You are amid designs set up by Akhnaton himself, and it became the residence of the Holy Royal Family and the moral and political center of the new kingdom in Akhnaton’s reign, far away from Amun priests. To find at each large house had a shrine with a stela depicting Akhenaton in the affectionate embrace of his family.

Thanks to the surprisingly intact dwellings of this city, it was possible to draw up a detailed map of the spacious palaces in which the nobles lived, as well as the dwellings of the “cemetery workers” and staff. But we can find that Thutmose house provides us with a famous collection of complete works of art, including charming Portraits of Nefertiti.  This led us to the fact that the period of Akhenaten and his revolution created a huge artistic course. Even the decorations of the tombs were sufficient evidence for that.

How tombs announce a new art during the reign of Akhenaten

Amarna Art

Amarna by Prof. Mortel

The artist in the tombs was freed from restrictions in depicting some subjects related to the king and his family. As Nefertiti appeared breastfeeding her baby. And other inscriptions show the king kissing his wife. This kind of art had not appeared before, but maybe it was forbidden.

The other decorations depicted the visit of the king and queen to the Aten temple. As well as the view of the king and queen and their daughters worshiping the god Aten inside the temple.

Akhenaten, Nefertiti, and three daughters beneath the Aten

Akhenaten, Nefertiti, and three daughters beneath the Aten
by Prof. Mortel

Actually, the scenes and texts engraved on the walls of the tombs of the king’s entourage in the eastern mountain are a basic source that allows visualizing the Aten faith. Also, they provide many vivid images of temples and palaces and aspects of the religion. They enable you to witness as if you attend all the Burial rites and how the living mourns their dead amid a solemn Pharaonic ceremony. These inscriptions also uncover worldly activity in the period when the “Horizon of god Aten” was a wonderful seat of the pharaoh.

These tombs took the same design as the Valley of the Kings. They are consisting of a ramp with three corridors branching from it.

That was how Akhnaton’s revolution was even in the artists and architecture but was this revolution successful?

Success or Failure of the Akhenaten Revolution!

Along the reign of Amenhotep IV, Akhitaton was the center of the power. It was the stick that deters the oppression and tyranny of the priests of Amun. But the age of the city did not last more than seventeen years. As the time of King Akhnaton’s death had come.

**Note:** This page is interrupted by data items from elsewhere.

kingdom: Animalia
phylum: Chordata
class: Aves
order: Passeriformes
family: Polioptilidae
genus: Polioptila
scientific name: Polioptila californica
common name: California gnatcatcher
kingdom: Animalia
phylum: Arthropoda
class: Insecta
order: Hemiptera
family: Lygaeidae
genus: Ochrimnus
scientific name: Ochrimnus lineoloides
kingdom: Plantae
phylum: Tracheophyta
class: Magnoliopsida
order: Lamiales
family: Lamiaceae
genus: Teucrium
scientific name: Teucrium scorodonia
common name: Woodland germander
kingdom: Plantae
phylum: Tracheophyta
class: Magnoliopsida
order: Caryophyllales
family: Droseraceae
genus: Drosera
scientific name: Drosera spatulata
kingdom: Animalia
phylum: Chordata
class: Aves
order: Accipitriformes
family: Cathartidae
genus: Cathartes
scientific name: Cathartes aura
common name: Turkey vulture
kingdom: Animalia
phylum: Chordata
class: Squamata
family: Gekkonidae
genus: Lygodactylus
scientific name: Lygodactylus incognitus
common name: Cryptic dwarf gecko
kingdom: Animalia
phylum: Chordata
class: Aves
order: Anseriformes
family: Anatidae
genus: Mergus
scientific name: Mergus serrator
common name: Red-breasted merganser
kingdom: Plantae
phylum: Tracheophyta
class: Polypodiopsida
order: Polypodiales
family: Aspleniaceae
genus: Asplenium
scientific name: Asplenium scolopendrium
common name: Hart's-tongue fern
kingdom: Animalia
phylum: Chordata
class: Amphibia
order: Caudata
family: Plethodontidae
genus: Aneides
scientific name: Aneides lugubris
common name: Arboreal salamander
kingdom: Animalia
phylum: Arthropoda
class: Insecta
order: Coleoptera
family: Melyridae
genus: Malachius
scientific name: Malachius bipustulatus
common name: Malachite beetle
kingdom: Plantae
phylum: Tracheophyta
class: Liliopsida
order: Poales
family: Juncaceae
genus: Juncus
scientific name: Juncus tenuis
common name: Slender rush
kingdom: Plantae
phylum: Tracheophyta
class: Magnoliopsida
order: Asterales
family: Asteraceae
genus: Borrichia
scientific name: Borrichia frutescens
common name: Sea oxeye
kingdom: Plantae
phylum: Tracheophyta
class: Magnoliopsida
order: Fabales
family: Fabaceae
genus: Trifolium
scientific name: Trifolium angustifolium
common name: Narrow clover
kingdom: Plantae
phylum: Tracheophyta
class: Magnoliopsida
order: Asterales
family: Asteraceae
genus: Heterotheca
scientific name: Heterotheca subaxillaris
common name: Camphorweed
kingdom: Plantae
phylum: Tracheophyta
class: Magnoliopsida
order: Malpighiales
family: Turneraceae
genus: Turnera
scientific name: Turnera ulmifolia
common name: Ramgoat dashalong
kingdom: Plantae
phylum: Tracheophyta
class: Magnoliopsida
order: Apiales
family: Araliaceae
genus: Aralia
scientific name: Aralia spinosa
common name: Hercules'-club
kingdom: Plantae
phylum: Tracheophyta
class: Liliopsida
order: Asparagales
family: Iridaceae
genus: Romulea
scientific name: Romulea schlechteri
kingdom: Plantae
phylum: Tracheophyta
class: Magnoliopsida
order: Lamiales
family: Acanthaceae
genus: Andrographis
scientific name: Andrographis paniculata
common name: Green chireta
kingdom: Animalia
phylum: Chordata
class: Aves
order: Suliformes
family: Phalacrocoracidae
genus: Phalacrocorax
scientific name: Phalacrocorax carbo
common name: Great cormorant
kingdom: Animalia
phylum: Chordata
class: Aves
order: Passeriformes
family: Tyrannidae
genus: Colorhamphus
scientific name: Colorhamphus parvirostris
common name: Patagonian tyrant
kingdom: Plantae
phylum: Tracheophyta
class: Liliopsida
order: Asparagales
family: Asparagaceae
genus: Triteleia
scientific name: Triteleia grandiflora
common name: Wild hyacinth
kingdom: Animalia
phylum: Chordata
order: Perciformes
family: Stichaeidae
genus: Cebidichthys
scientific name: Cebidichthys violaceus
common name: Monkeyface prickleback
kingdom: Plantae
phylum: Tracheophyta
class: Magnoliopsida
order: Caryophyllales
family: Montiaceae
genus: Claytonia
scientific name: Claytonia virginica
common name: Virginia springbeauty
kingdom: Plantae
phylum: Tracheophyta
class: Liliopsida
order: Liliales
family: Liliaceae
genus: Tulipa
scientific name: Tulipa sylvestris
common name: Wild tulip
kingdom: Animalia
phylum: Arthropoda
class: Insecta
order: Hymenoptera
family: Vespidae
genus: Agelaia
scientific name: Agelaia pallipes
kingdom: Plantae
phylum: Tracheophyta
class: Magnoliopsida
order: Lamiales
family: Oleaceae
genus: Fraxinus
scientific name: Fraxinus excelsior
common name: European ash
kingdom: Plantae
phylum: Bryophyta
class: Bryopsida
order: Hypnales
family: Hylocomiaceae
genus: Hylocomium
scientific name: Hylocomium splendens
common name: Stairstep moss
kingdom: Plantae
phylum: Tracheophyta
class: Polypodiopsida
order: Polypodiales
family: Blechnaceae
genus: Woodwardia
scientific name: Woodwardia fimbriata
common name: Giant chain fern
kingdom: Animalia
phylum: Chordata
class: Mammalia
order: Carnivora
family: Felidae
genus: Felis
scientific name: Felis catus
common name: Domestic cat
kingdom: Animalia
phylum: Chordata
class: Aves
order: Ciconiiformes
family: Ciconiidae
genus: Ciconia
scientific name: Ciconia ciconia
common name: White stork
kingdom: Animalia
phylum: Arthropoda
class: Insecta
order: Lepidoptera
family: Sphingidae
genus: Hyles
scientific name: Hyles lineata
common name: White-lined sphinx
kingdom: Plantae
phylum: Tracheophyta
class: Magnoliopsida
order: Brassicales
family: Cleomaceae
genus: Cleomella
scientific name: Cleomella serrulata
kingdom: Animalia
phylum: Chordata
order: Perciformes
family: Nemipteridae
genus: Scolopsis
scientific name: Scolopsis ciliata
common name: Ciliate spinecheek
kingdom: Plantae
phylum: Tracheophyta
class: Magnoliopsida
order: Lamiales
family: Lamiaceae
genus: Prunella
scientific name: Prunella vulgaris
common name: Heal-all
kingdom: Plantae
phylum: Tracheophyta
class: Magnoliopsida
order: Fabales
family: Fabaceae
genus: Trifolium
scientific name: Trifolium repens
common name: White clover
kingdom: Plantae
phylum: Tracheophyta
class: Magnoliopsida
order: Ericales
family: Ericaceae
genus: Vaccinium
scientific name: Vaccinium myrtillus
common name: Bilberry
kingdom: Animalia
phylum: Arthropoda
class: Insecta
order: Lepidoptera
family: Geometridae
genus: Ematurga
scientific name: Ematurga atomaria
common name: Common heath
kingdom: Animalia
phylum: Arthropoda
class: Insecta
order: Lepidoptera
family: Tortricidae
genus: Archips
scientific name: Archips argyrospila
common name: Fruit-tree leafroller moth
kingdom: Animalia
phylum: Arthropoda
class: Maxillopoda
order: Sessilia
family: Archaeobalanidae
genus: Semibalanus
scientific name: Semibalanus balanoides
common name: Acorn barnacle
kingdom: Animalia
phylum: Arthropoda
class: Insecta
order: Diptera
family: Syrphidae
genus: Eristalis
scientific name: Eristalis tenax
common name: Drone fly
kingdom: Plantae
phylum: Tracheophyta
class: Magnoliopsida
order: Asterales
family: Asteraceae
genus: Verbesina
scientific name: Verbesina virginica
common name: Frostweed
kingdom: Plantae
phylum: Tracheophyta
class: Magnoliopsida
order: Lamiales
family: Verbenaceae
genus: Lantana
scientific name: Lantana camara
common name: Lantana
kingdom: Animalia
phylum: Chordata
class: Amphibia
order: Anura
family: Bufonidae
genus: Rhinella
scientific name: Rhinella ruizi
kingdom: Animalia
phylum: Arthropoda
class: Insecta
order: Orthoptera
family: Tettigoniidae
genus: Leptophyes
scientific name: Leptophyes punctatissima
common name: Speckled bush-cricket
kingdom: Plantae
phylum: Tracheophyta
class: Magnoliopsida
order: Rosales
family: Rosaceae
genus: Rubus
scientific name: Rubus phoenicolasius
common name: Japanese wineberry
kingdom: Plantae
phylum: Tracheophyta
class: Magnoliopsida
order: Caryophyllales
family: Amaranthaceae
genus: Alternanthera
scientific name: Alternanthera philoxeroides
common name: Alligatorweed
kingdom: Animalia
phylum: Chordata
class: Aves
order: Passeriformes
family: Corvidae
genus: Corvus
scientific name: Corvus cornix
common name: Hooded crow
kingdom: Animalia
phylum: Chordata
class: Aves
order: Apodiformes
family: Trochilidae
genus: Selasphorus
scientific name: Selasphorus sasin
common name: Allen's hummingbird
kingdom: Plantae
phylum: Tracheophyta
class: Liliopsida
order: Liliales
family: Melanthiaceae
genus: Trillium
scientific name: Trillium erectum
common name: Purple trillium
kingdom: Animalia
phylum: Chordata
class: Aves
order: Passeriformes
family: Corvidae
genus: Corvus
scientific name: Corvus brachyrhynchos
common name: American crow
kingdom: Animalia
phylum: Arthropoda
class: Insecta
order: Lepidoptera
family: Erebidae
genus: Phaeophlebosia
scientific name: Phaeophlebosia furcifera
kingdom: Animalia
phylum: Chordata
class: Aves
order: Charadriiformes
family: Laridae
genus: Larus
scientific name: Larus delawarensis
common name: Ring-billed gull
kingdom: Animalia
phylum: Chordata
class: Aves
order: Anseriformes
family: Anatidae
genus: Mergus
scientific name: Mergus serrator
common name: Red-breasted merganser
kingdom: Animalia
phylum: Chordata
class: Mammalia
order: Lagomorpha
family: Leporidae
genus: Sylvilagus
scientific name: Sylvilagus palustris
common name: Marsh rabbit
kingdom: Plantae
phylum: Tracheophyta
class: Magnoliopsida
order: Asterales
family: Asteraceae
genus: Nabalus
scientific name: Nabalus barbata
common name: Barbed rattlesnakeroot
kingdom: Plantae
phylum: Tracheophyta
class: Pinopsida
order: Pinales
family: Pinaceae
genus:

After the king’s death and in the reign of Tutankhamun, the king abandoned the city. The priests took advantage of his young age. So, under pressure from these priests, Tutankhaten left Akhitaton. They restored the center of power again to Theba, where the god Amun was worshiped. Then the king was called Tutankhamun instead of Tutankhaten.

Later in all the historical eras that followed because of the city’s association with the god Aten, the priests of Amun erased any title associated with that god. And even considered the city cursed. It completely left, and no one lived there.

Until the Amarna tribe came. So, Akhitaton takes the name of Amarna, attributing it to this tribe. While Tell means hill, as this area is surrounded by mountains and hills. A woman of these peasants met a historical treasure in Tell El Amarna land that shines to tell about foreign relations in that period. What is this treasure, then!

What had the land of the Amarna project embraced?

A local woman was digging to suddenly find a cache of over 300 cuneiform tablets. These tablets are archaeological treasures. They revealed to us the diplomatic correspondence of the pharaoh in the kingdoms of Canaan and Amuro or the leaders of the neighboring kingdoms.

The used language in these tables is mostly the Akkadian cuneiform, a writing style that was common in ancient Mesopotamia. Sometimes this language called a mixed language of Canaanite and Akkadian.

This ancient city that is located on the eastern bank of the Nile in the Minya Governorate in Upper Egypt is considered a symbol of “revolutionary beliefs” and “imaginary hymns.”